→ 抜粋本文:
◇ ◇ ◇

ルネサス エレクトロニクスは2015年12月、プライベート展「Renesas DevCon Japan 2015」を開催した。同イベント会場で、売上高の約60%を占める汎用事業を統括する執行役員常務の横田善和氏に、これからの成長戦略などについてインタビューを行った。

» 2016年01月06日 12時00分 公開
[庄司智昭EE Times Japan]

 ルネサス エレクトロニクス(以下、ルネサス)は2015年12月、プライベート展「Renesas DevCon Japan 2015」を開催した*)。同イベント会場で、汎用事業を統括するルネサス 執行役員常務兼第二ソリューション事業本部長の横田善和氏に、IoT機器向け設計基盤「Synergyプラットフォーム」(以下、Synergy)や、産業機器/産業ネットワーク向けプラットフォーム「R-INエンジン」と人工知能を組み合わせたシステム、これからの成長戦略などについて話を聞いた。

*)関連記事:「Synergy」の開発事例を展示――ルネサス

注力分野の成果が出るのは2017年か

ルネサス 執行役員常務兼第二ソリューション事業本部長の横田善和氏 (クリックで拡大)

EE Times Japan(以下、EETJ) 「変革プラン」の策定、実施から約2年が経過しました。汎用事業の進み具合はいかがですか?

横田善和氏 汎用事業は非注力の分野がまだ20%ほど占めている。非注力なので、やはり売り上げが落ちていて、そこは仕方がない。しかし、80%の注力分野に全力で経営資源を投入して、売り上げを伸ばすシナリオを立てているところだ。2016年の汎用事業における売り上げは少し下がると思うが、注力分野を強化しているので、売り上げに反映されていくのは2017年ぐらいと思っている。

EETJ 注力分野はどこになりますか?

横田氏 ルネサスはスマホやPCではなく、社会基盤となるインフラ系に注力しようということで2014年に事業分野を設定した。その中で自動車、産業機器、ホームオートメーション、OA/ICTといった生活の基盤となる部分が大事と思っている。

サービスを起点としたモノづくりに向けたSynergy

EETJ 組み込み開発の新たなアプローチとして、Synergyを展開されています*)

◇ ◇ ◇

→ 作業一覧:
1. ルネサスのインタビュー記事から、「注力分野の成果が出るのは2017年か」から「017年ぐらいと思っている。」までをすべて、一字も変えずに書き出してください。
2. ルネサスのインタビュー記事で横田氏は、注力分野の強化が売り上げに反映されるのは何年ぐらいだと述べていますか。
3. 次の(a)〜(c)がルネサスのインタビュー記事の内容と合っているかどうかを、それぞれ「はい」か「いいえ」で答え、判断の根拠となる記事の言葉をそのまま引用してください。
(a) 汎用事業はルネサスの売上高の約60%を占めている。
(b) ルネサスは2014年に、スマホやPCに注力する事業分野を設定した。
(c) 汎用事業では、非注力の分野がまだ約半分を占めている。
次のデータは、ルネサスのインタビュー記事とは別の資料です。

→ データ集から取り出した記録:
◇ ◇ ◇

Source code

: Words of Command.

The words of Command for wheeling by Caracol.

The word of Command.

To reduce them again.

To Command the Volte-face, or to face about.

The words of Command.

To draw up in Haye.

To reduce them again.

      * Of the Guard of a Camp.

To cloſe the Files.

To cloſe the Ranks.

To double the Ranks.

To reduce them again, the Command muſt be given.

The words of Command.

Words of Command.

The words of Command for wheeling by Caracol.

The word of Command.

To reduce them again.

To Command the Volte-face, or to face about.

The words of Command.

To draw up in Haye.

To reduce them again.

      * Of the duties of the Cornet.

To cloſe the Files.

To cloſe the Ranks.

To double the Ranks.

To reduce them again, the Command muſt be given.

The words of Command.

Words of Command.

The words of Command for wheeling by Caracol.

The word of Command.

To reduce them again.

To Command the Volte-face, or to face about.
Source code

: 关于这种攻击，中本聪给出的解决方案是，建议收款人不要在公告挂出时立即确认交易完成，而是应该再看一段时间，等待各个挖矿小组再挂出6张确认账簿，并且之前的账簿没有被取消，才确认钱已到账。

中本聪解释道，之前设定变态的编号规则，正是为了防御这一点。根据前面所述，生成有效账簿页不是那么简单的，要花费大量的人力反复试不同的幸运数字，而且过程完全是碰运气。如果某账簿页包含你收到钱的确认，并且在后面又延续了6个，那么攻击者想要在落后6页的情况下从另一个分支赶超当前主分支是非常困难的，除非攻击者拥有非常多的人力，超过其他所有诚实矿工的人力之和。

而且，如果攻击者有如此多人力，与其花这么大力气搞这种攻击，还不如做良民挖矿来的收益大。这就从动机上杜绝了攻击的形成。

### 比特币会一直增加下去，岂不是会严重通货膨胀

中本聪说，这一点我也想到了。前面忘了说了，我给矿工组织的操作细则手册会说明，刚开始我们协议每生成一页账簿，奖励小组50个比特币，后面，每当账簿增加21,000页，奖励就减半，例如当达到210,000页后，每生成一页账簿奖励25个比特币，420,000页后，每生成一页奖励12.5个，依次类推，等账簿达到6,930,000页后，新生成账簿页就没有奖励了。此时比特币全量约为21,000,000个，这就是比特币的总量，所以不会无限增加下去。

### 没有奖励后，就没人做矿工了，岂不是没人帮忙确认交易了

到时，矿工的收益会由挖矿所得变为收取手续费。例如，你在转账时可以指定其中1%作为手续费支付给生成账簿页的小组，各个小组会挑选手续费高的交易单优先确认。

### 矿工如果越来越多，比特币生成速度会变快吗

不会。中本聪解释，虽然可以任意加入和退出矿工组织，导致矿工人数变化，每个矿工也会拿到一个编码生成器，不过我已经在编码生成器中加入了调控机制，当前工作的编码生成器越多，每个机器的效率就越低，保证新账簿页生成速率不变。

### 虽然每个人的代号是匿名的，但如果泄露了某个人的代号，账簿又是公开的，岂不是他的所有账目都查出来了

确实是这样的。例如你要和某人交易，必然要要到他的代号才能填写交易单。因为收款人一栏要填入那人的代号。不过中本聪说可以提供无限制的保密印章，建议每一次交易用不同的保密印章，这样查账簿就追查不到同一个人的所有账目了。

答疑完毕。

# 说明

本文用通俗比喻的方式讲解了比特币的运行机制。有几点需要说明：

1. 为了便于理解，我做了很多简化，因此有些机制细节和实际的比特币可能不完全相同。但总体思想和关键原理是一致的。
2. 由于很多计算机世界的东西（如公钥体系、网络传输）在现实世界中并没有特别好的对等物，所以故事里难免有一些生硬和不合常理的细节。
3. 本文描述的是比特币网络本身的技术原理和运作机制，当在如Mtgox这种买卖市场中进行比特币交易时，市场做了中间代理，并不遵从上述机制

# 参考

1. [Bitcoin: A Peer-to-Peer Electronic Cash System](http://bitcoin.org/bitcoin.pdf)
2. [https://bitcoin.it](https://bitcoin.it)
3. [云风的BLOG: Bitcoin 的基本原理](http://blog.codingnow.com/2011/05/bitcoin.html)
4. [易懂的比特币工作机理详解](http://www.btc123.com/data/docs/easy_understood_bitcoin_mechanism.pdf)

◇ ◇ ◇

→ 作業ごとの結果:
1.
注力分野の成果が出るのは2017年か

ルネサス 執行役員常務兼第二ソリューション事業本部長の横田善和氏 (クリックで拡大)

EE Times Japan(以下、EETJ) 「変革プラン」の策定、実施から約2年が経過しました。汎用事業の進み具合はいかがですか?

横田善和氏 汎用事業は非注力の分野がまだ20%ほど占めている。非注力なので、やはり売り上げが落ちていて、そこは仕方がない。しかし、80%の注力分野に全力で経営資源を投入して、売り上げを伸ばすシナリオを立てているところだ。2016年の汎用事業における売り上げは少し下がると思うが、注力分野を強化しているので、売り上げに反映されていくのは2017年ぐらいと思っている。

2. 2017年ぐらいです。

3.
(a) はい。「売上高の約60%を占める汎用事業」
(b) いいえ。「ルネサスはスマホやPCではなく、社会基盤となるインフラ系に注力しようということで2014年に事業分野を設定した」
(c) いいえ。「汎用事業は非注力の分野がまだ20%ほど占めている」